I whirled around, and I could see him falling away, carried by the darkness.  His face was set in an emotionless stare, but there was intensity in his eyes.  The shadows were creeping up around him, dragging him away.  I had to save him, had to do something.

So I did.

The shadows around him vanished, wiped away like pencil scribbles with an eraser.  As their screeches faded into the night, I staggered back.  I knew I was dreaming.  I knew I had control. But I couldn’t comprehend it; my mind couldn’t grasp the control I had of this reality. I felt a claw touch my shoulder.  There were still shadows all around.

Then his hand clasped my wrist and pulled me away.  “Come on,” he said, and took a step away, pulling me with him, and the shadows were gone.

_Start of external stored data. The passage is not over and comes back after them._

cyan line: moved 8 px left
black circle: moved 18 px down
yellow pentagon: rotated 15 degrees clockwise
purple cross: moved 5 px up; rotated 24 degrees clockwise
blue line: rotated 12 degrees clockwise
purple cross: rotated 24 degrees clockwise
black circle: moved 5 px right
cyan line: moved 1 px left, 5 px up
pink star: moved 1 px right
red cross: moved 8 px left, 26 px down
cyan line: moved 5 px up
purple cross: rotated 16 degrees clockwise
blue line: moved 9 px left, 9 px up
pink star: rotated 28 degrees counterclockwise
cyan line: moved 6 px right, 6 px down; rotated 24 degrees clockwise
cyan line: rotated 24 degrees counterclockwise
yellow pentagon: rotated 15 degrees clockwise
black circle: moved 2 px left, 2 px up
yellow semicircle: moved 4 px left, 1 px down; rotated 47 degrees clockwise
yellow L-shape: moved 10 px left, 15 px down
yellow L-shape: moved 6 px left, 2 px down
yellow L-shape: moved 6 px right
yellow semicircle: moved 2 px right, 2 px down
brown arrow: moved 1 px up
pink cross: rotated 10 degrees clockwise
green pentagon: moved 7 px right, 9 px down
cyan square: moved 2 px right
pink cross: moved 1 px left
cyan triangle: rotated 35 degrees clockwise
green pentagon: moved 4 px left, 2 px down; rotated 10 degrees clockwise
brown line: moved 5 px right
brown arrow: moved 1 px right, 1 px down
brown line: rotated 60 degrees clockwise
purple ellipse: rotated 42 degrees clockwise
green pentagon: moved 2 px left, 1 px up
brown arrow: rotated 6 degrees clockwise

With a single step, we now stood in a room, a huge room with hardwood floors, daylight streaming in through a window that covered an entire wall.  The city outside was unfamiliar to me, but the light was comforting.

He stepped away from me and approached the window, looking out over the city as he stuffed his hands into his pockets.  “Are you alright?” he asked.

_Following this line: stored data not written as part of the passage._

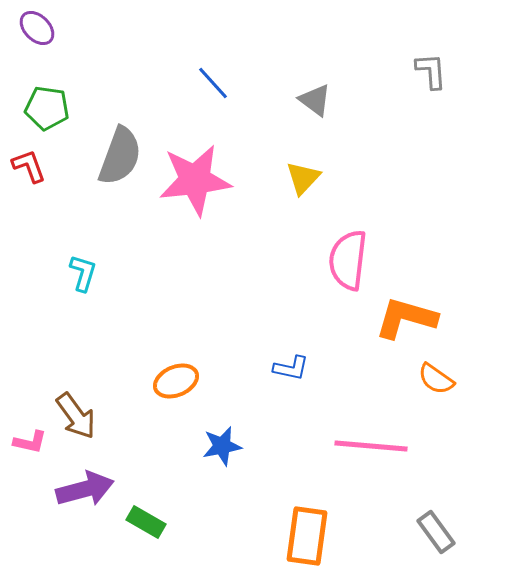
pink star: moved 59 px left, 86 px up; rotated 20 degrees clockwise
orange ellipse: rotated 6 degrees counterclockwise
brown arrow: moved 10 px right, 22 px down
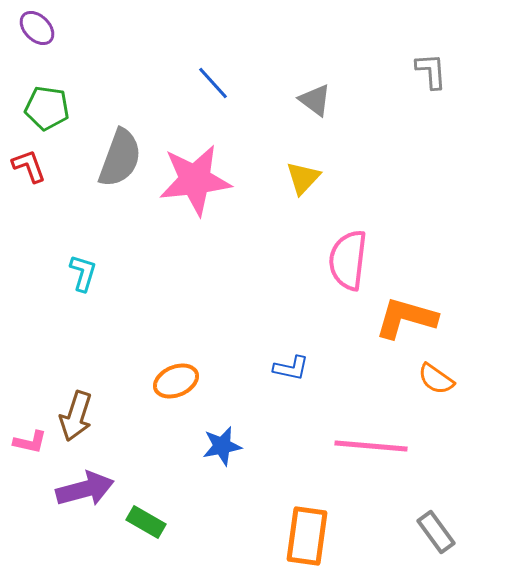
gray semicircle: moved 2 px down
brown arrow: rotated 54 degrees clockwise
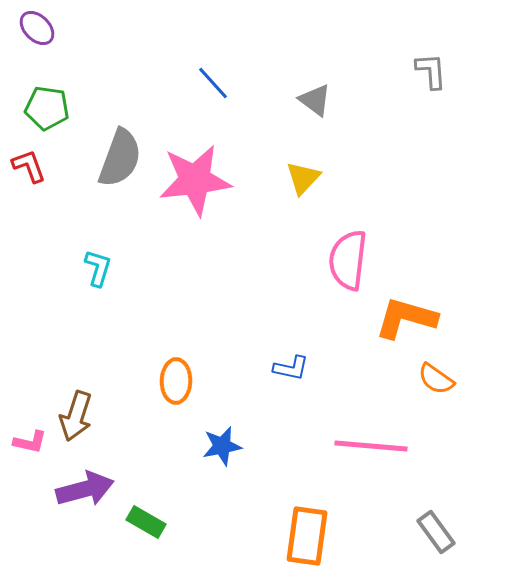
cyan L-shape: moved 15 px right, 5 px up
orange ellipse: rotated 66 degrees counterclockwise
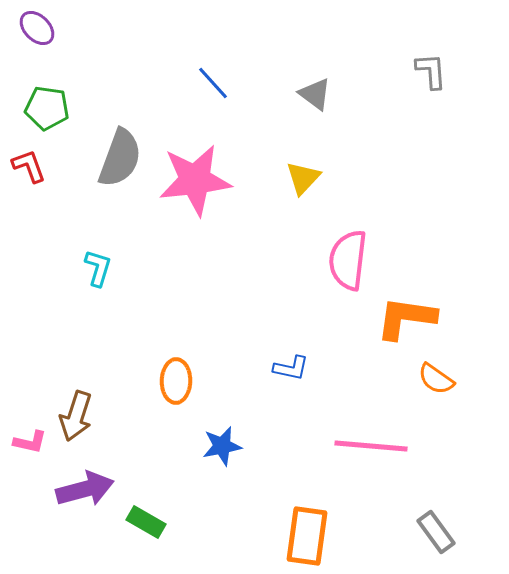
gray triangle: moved 6 px up
orange L-shape: rotated 8 degrees counterclockwise
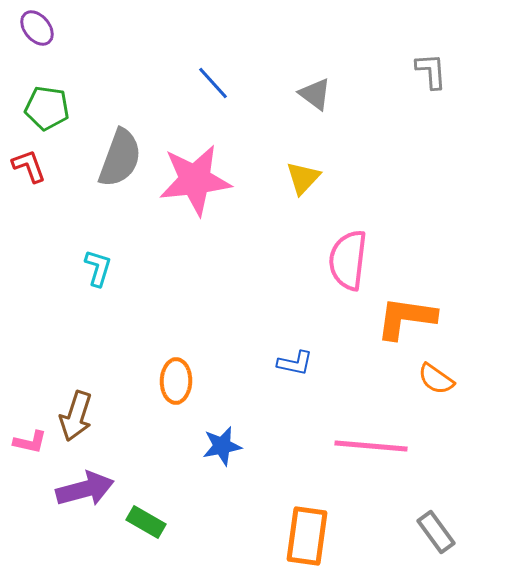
purple ellipse: rotated 6 degrees clockwise
blue L-shape: moved 4 px right, 5 px up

I nodded.  “I think so.”  I didn’t know what else to say.  I had so many questions, but none of them seemed appropriate.

“Do you know where you are?” he asked me.

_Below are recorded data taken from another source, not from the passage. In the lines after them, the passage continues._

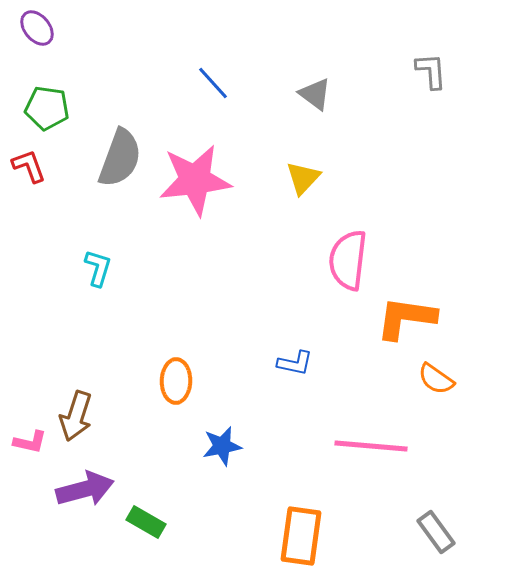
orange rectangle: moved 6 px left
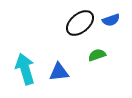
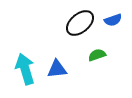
blue semicircle: moved 2 px right
blue triangle: moved 2 px left, 3 px up
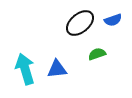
green semicircle: moved 1 px up
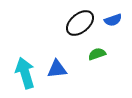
cyan arrow: moved 4 px down
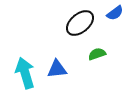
blue semicircle: moved 2 px right, 7 px up; rotated 18 degrees counterclockwise
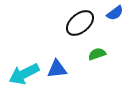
cyan arrow: moved 1 px left, 1 px down; rotated 100 degrees counterclockwise
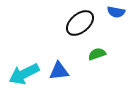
blue semicircle: moved 1 px right, 1 px up; rotated 48 degrees clockwise
blue triangle: moved 2 px right, 2 px down
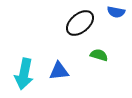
green semicircle: moved 2 px right, 1 px down; rotated 36 degrees clockwise
cyan arrow: rotated 52 degrees counterclockwise
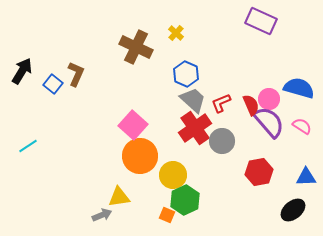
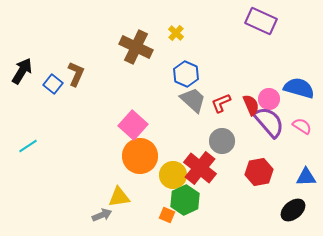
red cross: moved 5 px right, 40 px down; rotated 16 degrees counterclockwise
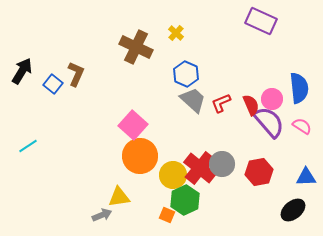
blue semicircle: rotated 68 degrees clockwise
pink circle: moved 3 px right
gray circle: moved 23 px down
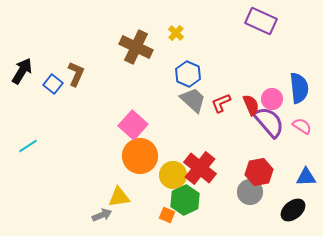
blue hexagon: moved 2 px right
gray circle: moved 28 px right, 28 px down
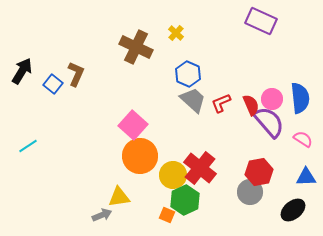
blue semicircle: moved 1 px right, 10 px down
pink semicircle: moved 1 px right, 13 px down
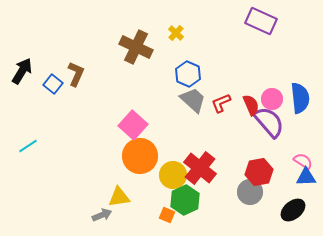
pink semicircle: moved 22 px down
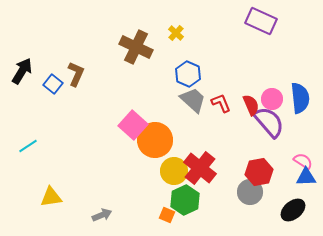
red L-shape: rotated 90 degrees clockwise
orange circle: moved 15 px right, 16 px up
yellow circle: moved 1 px right, 4 px up
yellow triangle: moved 68 px left
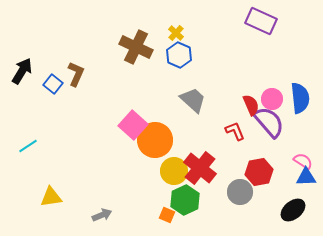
blue hexagon: moved 9 px left, 19 px up
red L-shape: moved 14 px right, 28 px down
gray circle: moved 10 px left
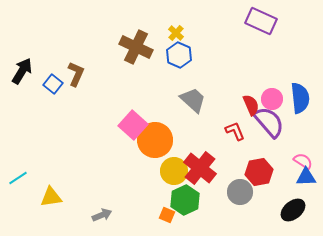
cyan line: moved 10 px left, 32 px down
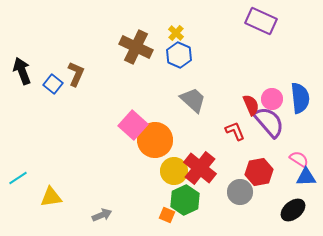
black arrow: rotated 52 degrees counterclockwise
pink semicircle: moved 4 px left, 2 px up
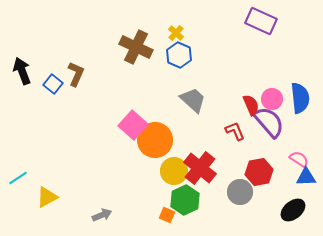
yellow triangle: moved 4 px left; rotated 20 degrees counterclockwise
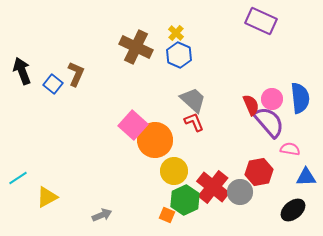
red L-shape: moved 41 px left, 9 px up
pink semicircle: moved 9 px left, 10 px up; rotated 24 degrees counterclockwise
red cross: moved 13 px right, 19 px down
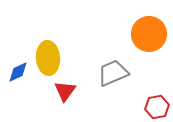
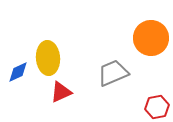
orange circle: moved 2 px right, 4 px down
red triangle: moved 4 px left, 1 px down; rotated 30 degrees clockwise
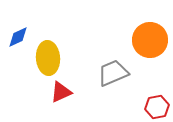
orange circle: moved 1 px left, 2 px down
blue diamond: moved 35 px up
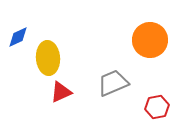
gray trapezoid: moved 10 px down
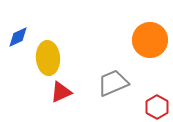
red hexagon: rotated 20 degrees counterclockwise
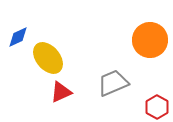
yellow ellipse: rotated 36 degrees counterclockwise
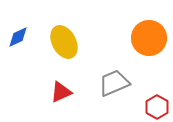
orange circle: moved 1 px left, 2 px up
yellow ellipse: moved 16 px right, 16 px up; rotated 12 degrees clockwise
gray trapezoid: moved 1 px right
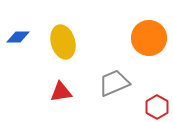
blue diamond: rotated 25 degrees clockwise
yellow ellipse: moved 1 px left; rotated 12 degrees clockwise
red triangle: rotated 15 degrees clockwise
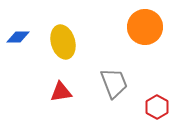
orange circle: moved 4 px left, 11 px up
gray trapezoid: rotated 92 degrees clockwise
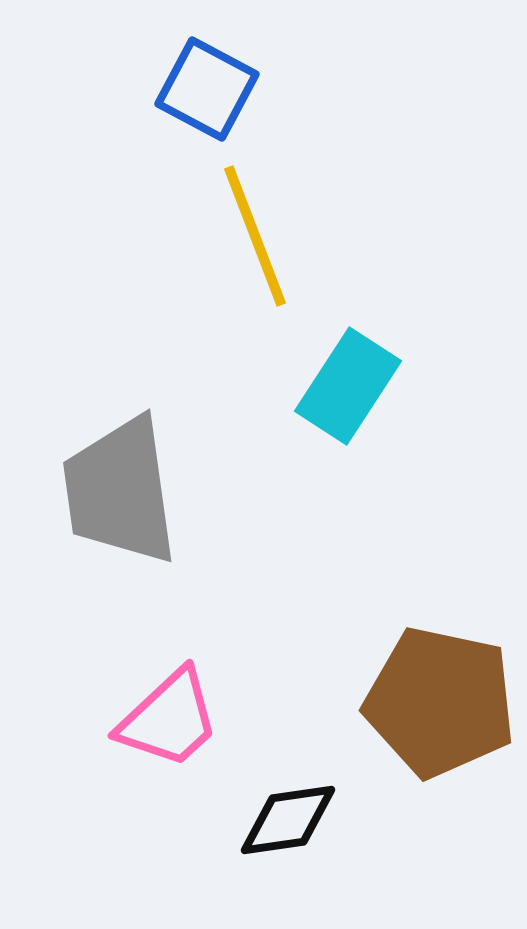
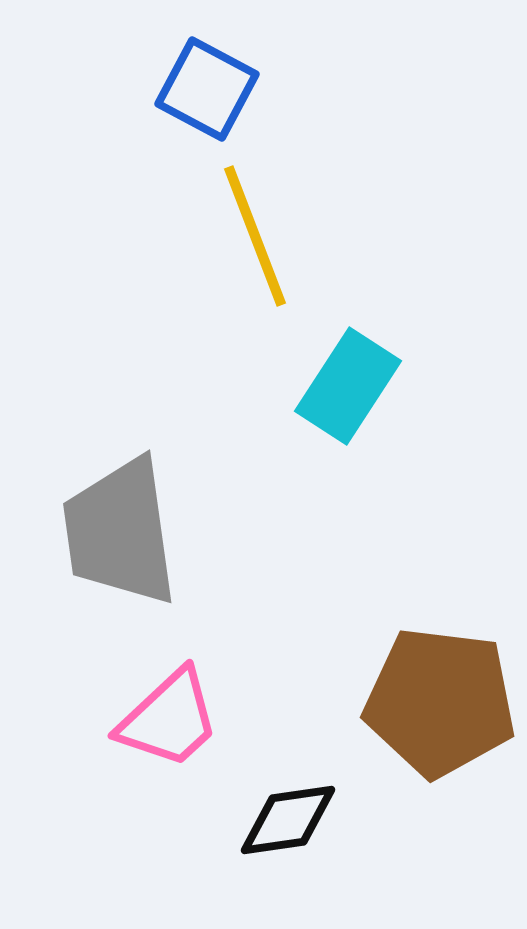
gray trapezoid: moved 41 px down
brown pentagon: rotated 5 degrees counterclockwise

“I’m still dreaming, right?” I replied with a question.

He nodded.

“What’s going on?” I asked, stepping up beside him.  “Why am I having these dreams?  Who are you?  I don’t understand all of this.”

He pulled his sunglasses off and looked into my eyes with that intense stare.  “My name is Herald Harbinger.  I’ve been doing this for quite a while; fighting the shadows, trying to find you.”

His burning eyes made me uncomfortable, and I took a step back.  “Why me?  What’s going on?”

“I still haven’t figured out what the shadows are, or who is controlling them, but I know what they want.” He looked back out the window.  “You and I have a special ability.  We can enter and control reality through our dreams.  You’re asleep right now, we both are, but we also exist here, in the real world, through our dreams.”

“What?”  I heard what he was saying, but it was too fantastic to believe.

“I don’t understand it either.  I don’t know how or why I can do what I can do, but I’ve learned to control it through lucid dreams.  Somehow the shadows found me, and tried to take me, to use me for something.  For what, I’m not sure.  I fought back, for a long time, and they eventually started leaving me alone.  Now they’ve found you, and they think you’re an easier target.  I want to make sure that’s not the case.  I can’t let them have you.  Whatever it is they want, we can’t give it to them.  What we can do is too powerful. We have to keep it out of their hands.”

I was just dreaming. I knew that.  But was he part of my dream?  Was I inventing all of
this in my own imagination?

“What’s your name?” he asked me.

I stammered back nervously, “Lucy.”

“When did the shadows first appear to you, Lucy?  How long has this been going on?  Since before I came?”

I shook my head.  “Not much longer than that.  It started last month, just after we moved. My father was transferred.”

He stood their, thinking in silence for a moment.  “I see,” he eventually said.  “I need to teach you to control this power,” he went on, “so you can fight yourself.  I might not always be here.”

I stared at him for a moment, trying to understand what he was saying, and the world gradually faded to gray, and I woke up.

What is real?  What are dreams?  I don’t even know the difference now, it seems.